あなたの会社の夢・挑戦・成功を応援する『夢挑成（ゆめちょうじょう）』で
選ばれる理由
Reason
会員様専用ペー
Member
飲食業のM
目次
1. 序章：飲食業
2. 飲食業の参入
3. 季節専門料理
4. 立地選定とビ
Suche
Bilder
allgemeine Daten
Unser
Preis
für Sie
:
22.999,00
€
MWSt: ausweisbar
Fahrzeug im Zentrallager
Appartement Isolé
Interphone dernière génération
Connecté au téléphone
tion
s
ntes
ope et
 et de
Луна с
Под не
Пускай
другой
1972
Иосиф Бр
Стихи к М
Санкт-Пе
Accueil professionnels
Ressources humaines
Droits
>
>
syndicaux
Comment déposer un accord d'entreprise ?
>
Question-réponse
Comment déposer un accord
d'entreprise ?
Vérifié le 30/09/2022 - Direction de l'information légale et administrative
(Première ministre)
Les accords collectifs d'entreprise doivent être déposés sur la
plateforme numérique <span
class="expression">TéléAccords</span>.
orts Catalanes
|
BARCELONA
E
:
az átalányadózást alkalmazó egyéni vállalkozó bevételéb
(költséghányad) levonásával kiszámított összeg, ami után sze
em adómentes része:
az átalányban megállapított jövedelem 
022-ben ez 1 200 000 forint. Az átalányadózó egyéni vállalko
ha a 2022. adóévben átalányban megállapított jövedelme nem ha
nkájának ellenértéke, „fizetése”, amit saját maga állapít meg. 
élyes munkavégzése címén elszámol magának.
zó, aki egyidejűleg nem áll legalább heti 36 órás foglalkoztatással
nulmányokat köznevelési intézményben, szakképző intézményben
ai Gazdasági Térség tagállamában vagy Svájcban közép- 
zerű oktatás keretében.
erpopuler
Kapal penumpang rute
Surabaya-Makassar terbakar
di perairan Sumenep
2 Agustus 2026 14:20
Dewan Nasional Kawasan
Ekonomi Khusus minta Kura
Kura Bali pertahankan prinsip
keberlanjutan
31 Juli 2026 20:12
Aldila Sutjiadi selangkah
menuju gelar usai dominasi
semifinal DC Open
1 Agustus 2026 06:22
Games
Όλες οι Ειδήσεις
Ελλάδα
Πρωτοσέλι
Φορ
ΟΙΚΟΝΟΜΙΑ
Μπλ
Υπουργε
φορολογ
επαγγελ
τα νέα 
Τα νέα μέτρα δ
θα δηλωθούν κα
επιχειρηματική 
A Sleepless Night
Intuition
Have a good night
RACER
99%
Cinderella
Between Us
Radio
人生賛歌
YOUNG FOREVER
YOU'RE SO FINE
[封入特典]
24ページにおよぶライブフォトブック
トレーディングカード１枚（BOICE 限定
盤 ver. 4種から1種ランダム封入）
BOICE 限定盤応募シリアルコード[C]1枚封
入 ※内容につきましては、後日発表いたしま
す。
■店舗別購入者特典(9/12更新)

+--

### What needs to be done
Gather every line in the items above that contains the string "BOICE", copying each one in full.

### Response to the task
トレーディングカード１枚（BOICE 限定
BOICE 限定盤応募シリアルコード[C]1枚封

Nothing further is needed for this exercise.